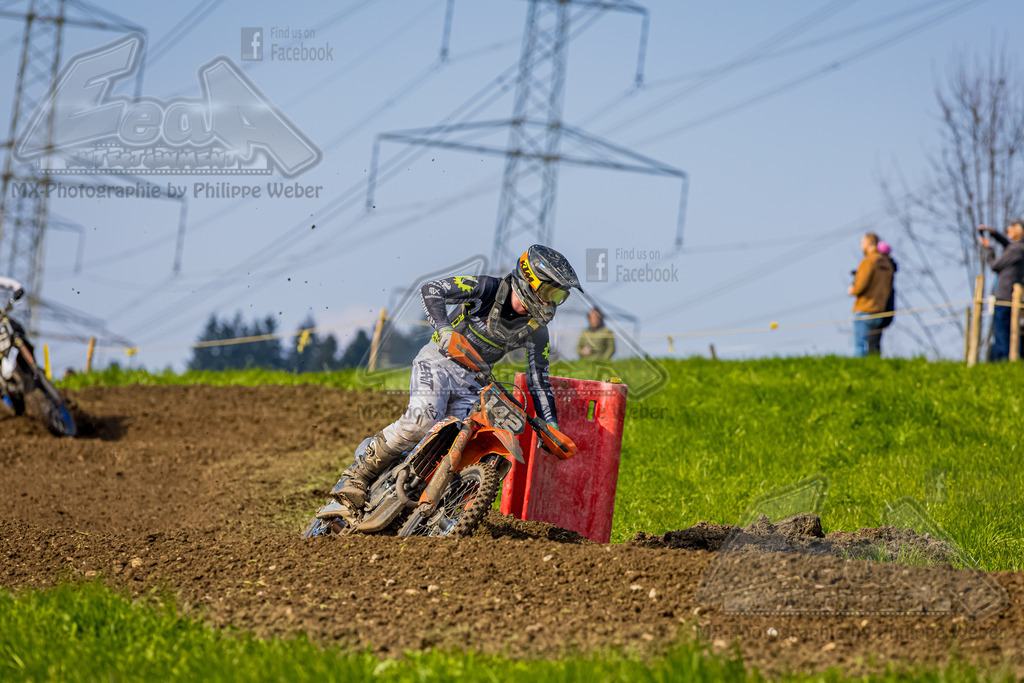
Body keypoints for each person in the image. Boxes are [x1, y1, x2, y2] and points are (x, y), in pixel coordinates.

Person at [333, 245, 583, 509]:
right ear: (528, 279)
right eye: (549, 291)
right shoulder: (487, 288)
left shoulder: (537, 331)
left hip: (475, 381)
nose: (551, 301)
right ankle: (356, 476)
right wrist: (444, 329)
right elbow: (431, 290)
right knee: (422, 419)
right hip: (439, 361)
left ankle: (430, 507)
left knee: (468, 443)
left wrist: (551, 427)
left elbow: (538, 380)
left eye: (558, 295)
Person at [978, 221, 1024, 361]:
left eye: (1012, 227)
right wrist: (994, 233)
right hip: (1013, 299)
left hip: (1004, 298)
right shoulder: (1019, 249)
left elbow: (994, 266)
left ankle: (1003, 362)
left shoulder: (1016, 250)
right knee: (1014, 332)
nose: (1008, 229)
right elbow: (1007, 244)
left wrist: (988, 249)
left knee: (1002, 333)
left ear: (1020, 231)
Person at [847, 232, 894, 357]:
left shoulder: (868, 261)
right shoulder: (888, 264)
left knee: (860, 346)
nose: (861, 245)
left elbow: (861, 285)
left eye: (862, 242)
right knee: (874, 345)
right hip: (880, 310)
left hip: (864, 308)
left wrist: (853, 289)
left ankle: (860, 373)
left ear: (868, 243)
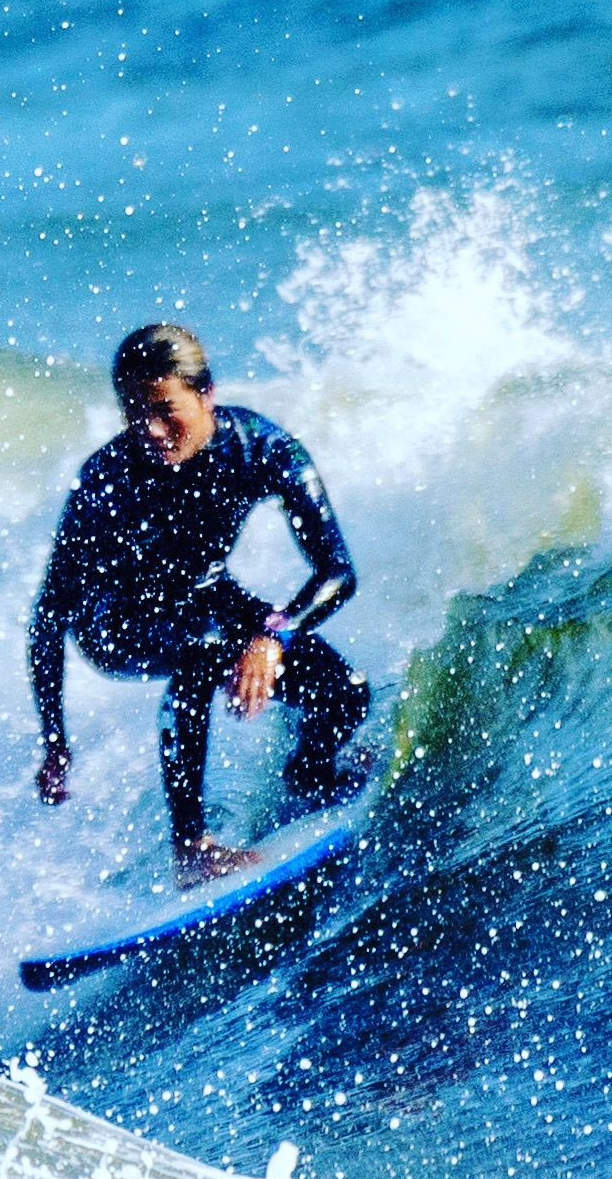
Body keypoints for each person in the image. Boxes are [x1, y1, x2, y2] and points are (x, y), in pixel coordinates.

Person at [28, 322, 365, 883]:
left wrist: (273, 637)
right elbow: (49, 615)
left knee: (345, 691)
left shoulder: (260, 448)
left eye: (166, 409)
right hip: (113, 618)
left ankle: (310, 773)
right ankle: (191, 848)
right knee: (204, 649)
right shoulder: (106, 479)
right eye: (135, 413)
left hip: (204, 596)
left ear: (206, 393)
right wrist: (55, 743)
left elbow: (337, 572)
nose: (151, 430)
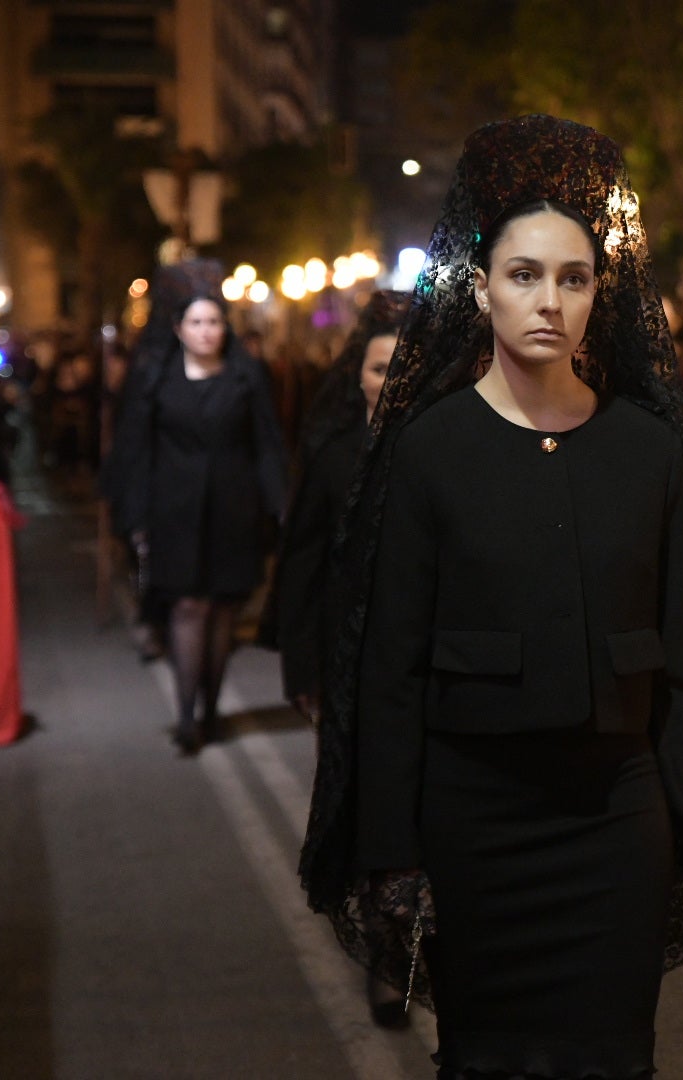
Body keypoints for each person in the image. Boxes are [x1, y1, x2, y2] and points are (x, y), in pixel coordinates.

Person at [298, 115, 683, 1080]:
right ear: (479, 290)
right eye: (524, 275)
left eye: (573, 277)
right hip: (476, 828)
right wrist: (393, 854)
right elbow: (388, 671)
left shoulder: (646, 452)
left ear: (603, 293)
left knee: (614, 1063)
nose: (549, 300)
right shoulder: (430, 449)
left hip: (616, 832)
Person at [262, 290, 409, 1027]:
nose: (389, 380)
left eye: (403, 366)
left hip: (430, 669)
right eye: (380, 367)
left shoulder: (450, 447)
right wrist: (305, 673)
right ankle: (387, 958)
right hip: (351, 670)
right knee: (374, 817)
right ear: (360, 374)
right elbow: (304, 571)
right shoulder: (331, 455)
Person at [105, 277, 287, 753]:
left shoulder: (246, 377)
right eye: (197, 322)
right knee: (187, 606)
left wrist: (280, 507)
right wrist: (136, 513)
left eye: (214, 322)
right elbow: (137, 450)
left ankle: (210, 708)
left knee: (223, 607)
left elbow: (267, 445)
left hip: (234, 510)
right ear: (179, 329)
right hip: (174, 511)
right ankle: (187, 715)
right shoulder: (156, 380)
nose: (206, 331)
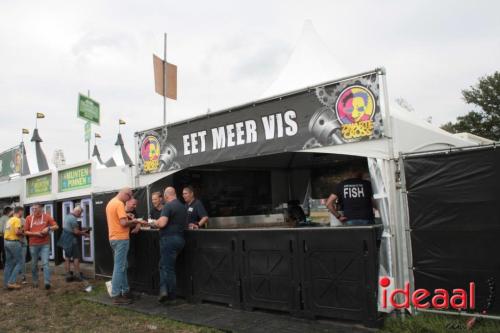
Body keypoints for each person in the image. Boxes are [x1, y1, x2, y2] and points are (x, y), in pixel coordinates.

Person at [106, 188, 144, 305]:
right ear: (126, 195)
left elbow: (118, 221)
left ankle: (125, 291)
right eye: (129, 197)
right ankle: (116, 295)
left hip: (114, 238)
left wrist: (129, 218)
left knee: (122, 265)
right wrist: (136, 221)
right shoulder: (119, 204)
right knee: (119, 267)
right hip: (121, 238)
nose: (129, 200)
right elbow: (123, 223)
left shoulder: (111, 203)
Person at [152, 187, 187, 303]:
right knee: (162, 265)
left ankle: (172, 297)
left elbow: (162, 223)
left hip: (169, 240)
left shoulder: (168, 206)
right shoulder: (183, 206)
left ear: (166, 196)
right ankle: (163, 291)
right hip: (180, 239)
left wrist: (154, 222)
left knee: (168, 268)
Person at [24, 203, 59, 289]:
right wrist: (35, 233)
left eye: (35, 208)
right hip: (33, 244)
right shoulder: (29, 218)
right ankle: (35, 281)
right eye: (33, 208)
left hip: (45, 244)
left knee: (46, 263)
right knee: (34, 264)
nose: (34, 210)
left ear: (41, 208)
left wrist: (49, 228)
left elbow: (56, 226)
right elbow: (25, 231)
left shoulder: (47, 217)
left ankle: (47, 282)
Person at [57, 206, 89, 282]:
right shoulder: (73, 219)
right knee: (76, 257)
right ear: (77, 212)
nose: (80, 215)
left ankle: (68, 275)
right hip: (71, 239)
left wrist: (80, 230)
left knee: (67, 257)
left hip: (65, 239)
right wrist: (84, 233)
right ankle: (77, 275)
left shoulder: (67, 216)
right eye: (80, 213)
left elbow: (70, 228)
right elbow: (76, 232)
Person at [3, 206, 24, 290]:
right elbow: (17, 232)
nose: (22, 214)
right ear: (19, 211)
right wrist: (23, 232)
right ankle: (11, 282)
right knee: (20, 262)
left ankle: (6, 283)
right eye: (22, 212)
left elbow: (7, 231)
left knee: (9, 263)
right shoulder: (17, 220)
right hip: (14, 242)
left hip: (6, 242)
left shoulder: (9, 220)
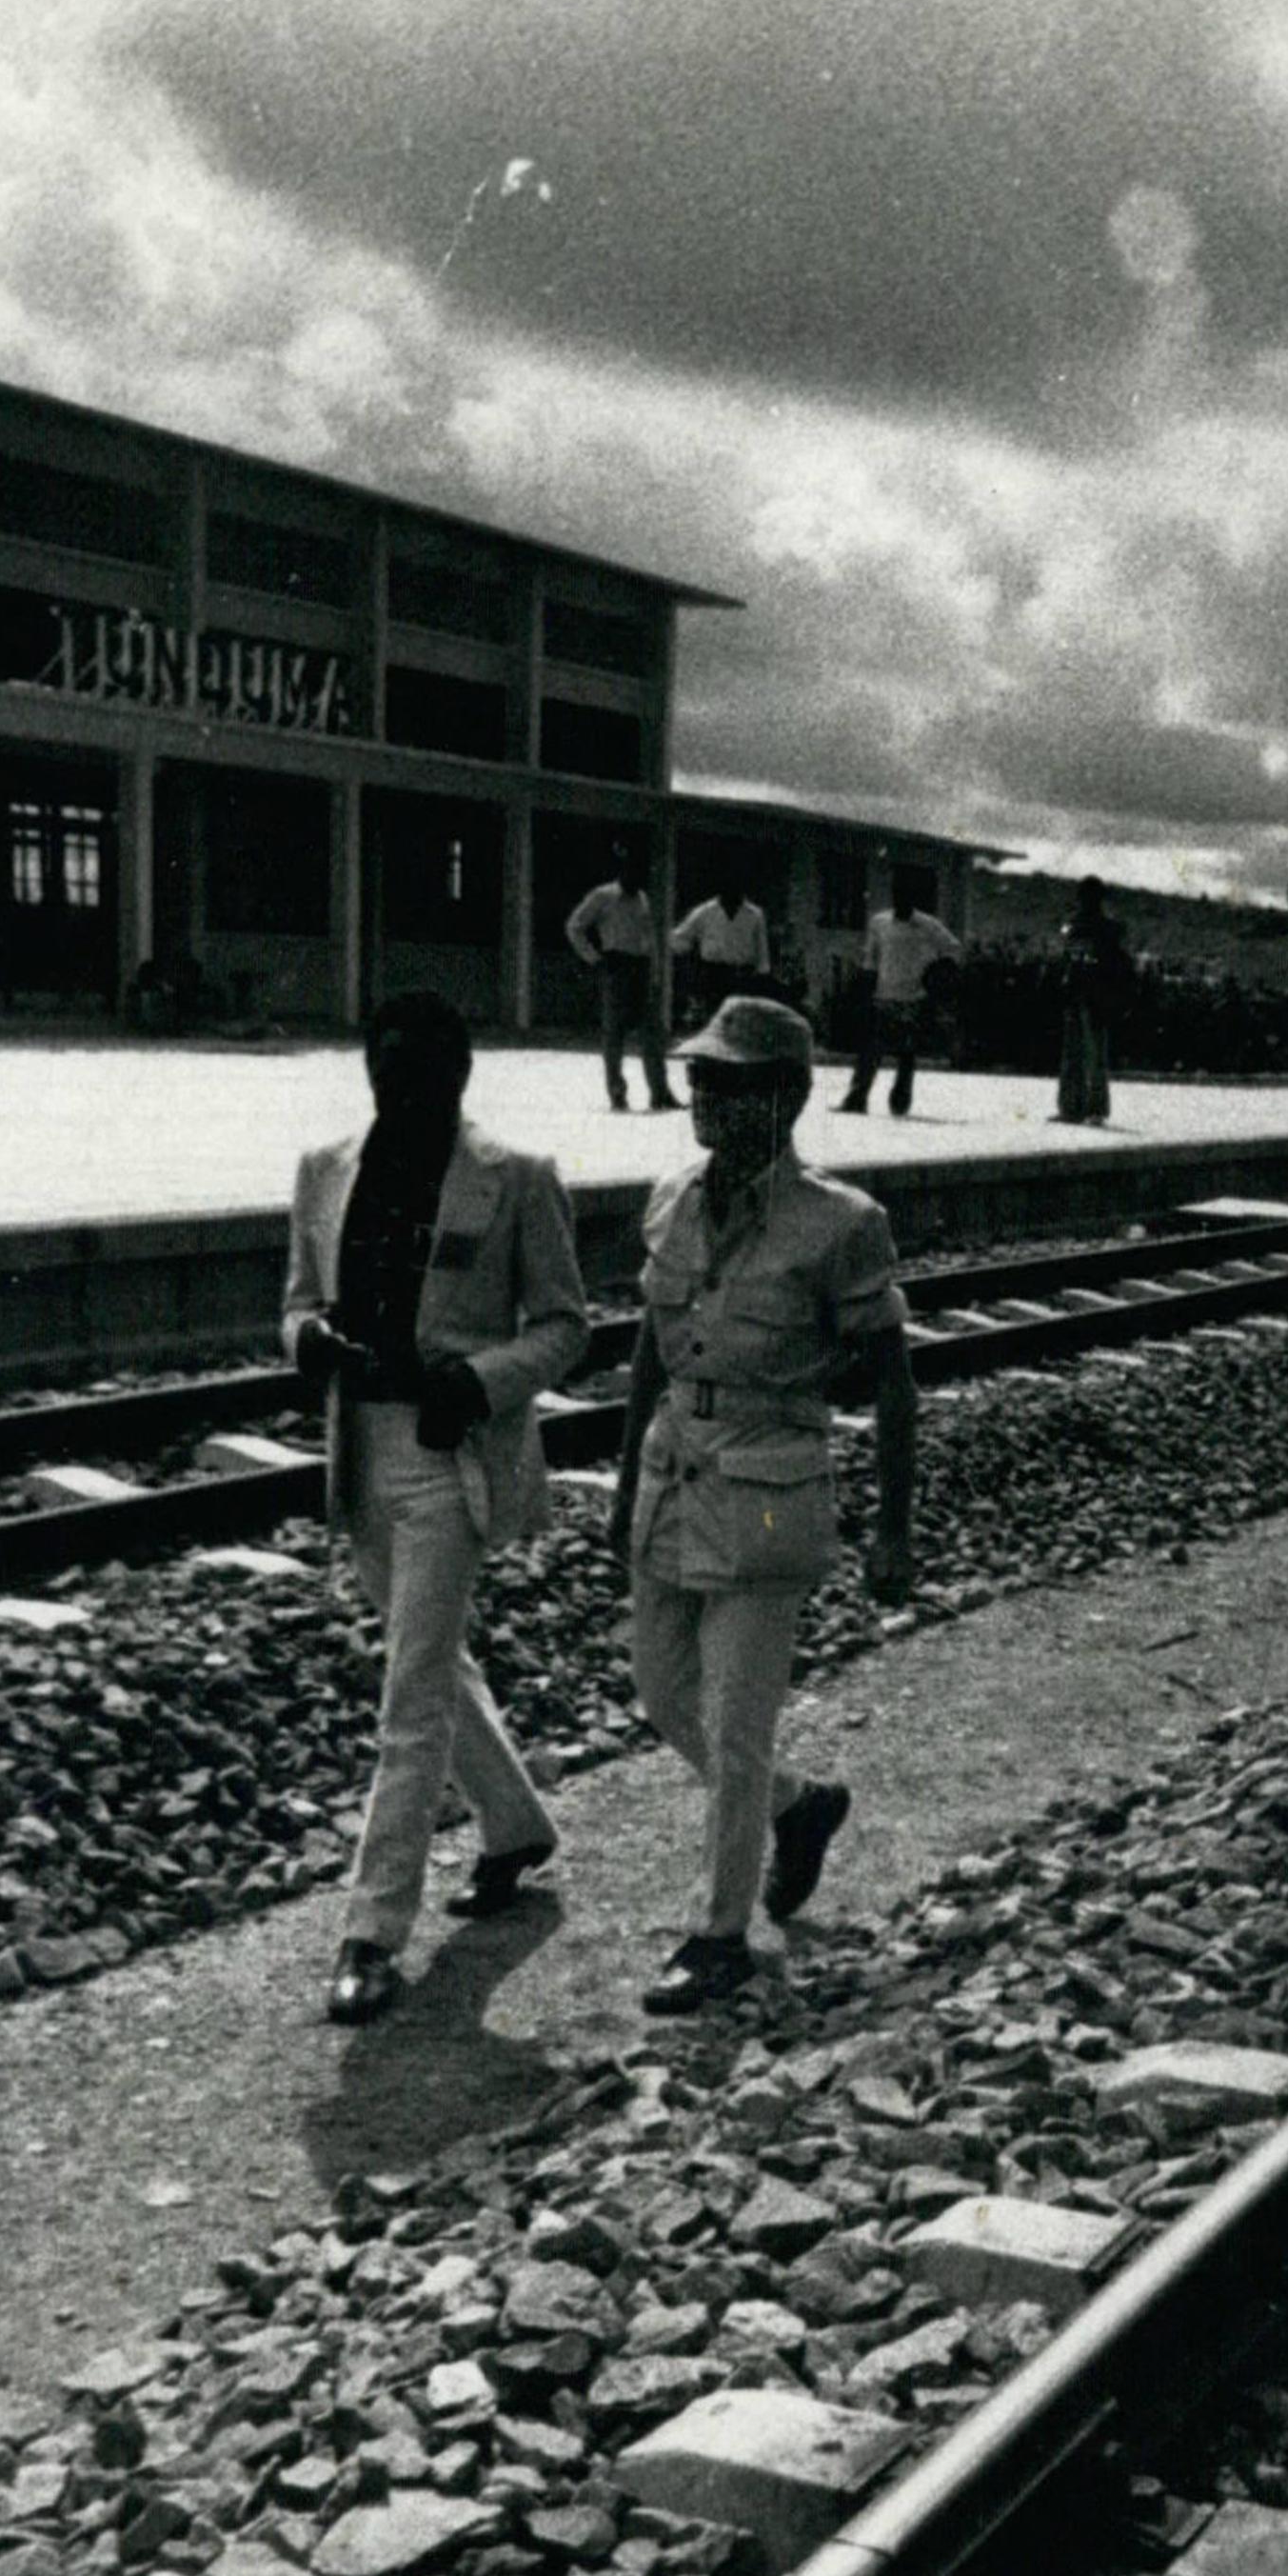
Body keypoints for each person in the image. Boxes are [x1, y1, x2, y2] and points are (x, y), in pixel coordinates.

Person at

......

EXERCISE DESCRIPTION |
Report back each line in the material above that contains the string "nose".

ANSWER AREA |
nose: (551, 301)
nose: (1008, 229)
nose: (861, 245)
nose: (151, 430)
nose: (549, 300)
nose: (389, 380)
nose: (206, 331)
nose: (129, 200)
nose: (34, 210)
nose: (80, 215)
nose: (22, 214)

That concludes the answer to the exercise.